◆ Task instructions
Given the records below, would you repeat exactly the lines that begin at the one containing "Forthcoming" and end at the one containing "Contributors: Micho Radovnikovich", inclusive?

(Dataset entries)
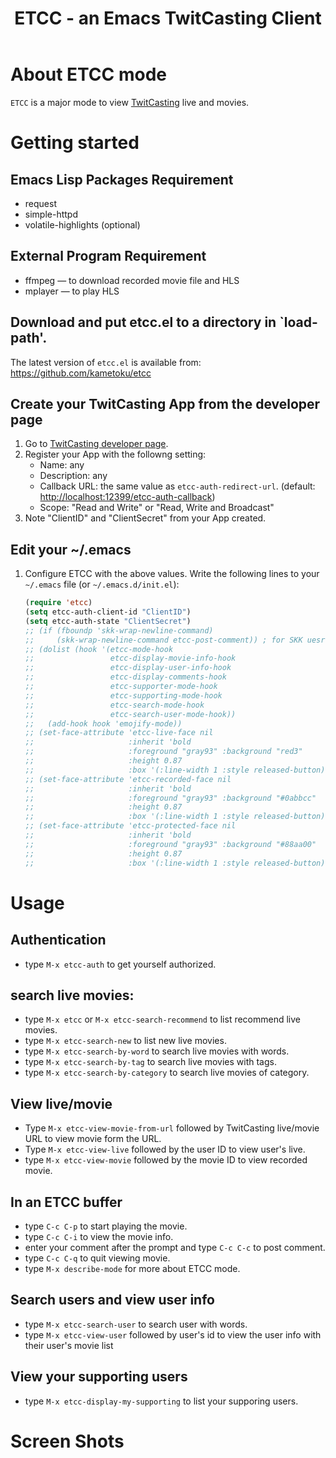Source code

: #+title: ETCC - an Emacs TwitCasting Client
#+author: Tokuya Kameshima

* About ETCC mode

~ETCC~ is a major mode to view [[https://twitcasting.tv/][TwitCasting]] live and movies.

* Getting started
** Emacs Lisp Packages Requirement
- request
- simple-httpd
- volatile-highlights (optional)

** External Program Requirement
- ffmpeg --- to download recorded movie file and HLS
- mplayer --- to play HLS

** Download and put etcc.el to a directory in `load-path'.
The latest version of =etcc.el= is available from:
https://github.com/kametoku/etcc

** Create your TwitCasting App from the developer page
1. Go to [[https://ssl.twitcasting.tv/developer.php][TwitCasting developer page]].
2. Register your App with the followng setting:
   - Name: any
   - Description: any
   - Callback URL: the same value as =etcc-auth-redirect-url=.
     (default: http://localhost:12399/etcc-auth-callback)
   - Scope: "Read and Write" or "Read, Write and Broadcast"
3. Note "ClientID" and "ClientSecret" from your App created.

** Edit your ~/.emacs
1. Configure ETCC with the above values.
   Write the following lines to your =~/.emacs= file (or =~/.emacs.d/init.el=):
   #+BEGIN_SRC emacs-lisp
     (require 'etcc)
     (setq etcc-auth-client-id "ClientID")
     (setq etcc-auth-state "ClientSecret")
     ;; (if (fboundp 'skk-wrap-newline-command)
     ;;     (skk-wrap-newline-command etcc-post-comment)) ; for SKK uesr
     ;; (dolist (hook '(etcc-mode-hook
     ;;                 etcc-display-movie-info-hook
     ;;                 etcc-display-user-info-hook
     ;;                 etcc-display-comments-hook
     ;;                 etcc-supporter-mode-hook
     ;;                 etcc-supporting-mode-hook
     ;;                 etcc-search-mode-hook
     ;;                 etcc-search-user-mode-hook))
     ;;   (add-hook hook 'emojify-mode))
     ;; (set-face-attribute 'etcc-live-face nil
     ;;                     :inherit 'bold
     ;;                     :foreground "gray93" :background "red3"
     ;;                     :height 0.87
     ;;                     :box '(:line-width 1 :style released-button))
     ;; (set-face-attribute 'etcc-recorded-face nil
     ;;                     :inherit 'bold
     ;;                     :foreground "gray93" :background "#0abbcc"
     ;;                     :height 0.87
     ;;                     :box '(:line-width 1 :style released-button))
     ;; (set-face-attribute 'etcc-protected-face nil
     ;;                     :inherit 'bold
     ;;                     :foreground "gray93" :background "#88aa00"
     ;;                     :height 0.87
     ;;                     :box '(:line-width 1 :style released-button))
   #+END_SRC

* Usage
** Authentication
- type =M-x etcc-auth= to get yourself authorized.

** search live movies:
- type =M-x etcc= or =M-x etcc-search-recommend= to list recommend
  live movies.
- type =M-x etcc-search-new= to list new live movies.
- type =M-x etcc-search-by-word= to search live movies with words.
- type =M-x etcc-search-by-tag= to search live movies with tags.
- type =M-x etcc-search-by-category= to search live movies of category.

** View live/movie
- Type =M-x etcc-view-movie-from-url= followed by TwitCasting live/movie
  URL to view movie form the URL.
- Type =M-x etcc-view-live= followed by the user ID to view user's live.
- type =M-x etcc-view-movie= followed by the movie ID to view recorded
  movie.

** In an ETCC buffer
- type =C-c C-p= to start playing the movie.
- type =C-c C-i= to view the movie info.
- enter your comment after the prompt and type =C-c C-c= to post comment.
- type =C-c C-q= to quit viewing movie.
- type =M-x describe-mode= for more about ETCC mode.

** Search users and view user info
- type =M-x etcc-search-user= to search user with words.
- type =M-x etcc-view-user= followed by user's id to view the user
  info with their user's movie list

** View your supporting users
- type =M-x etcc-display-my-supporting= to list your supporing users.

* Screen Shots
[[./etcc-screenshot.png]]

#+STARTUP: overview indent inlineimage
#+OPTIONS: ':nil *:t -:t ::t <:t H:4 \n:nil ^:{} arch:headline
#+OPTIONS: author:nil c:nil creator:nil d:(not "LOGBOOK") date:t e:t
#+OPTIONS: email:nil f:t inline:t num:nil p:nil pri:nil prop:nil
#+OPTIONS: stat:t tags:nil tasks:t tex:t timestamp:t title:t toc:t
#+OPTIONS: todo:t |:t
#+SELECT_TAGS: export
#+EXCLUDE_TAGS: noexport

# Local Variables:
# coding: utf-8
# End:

==

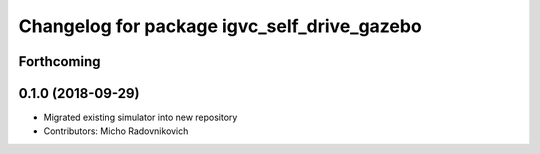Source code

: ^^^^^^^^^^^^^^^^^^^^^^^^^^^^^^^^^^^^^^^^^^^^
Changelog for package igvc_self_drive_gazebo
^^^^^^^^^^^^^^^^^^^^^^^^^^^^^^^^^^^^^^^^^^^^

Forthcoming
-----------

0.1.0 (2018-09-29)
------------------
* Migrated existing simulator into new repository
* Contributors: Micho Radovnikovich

◆ Exercise result
Forthcoming
-----------

0.1.0 (2018-09-29)
------------------
* Migrated existing simulator into new repository
* Contributors: Micho Radovnikovich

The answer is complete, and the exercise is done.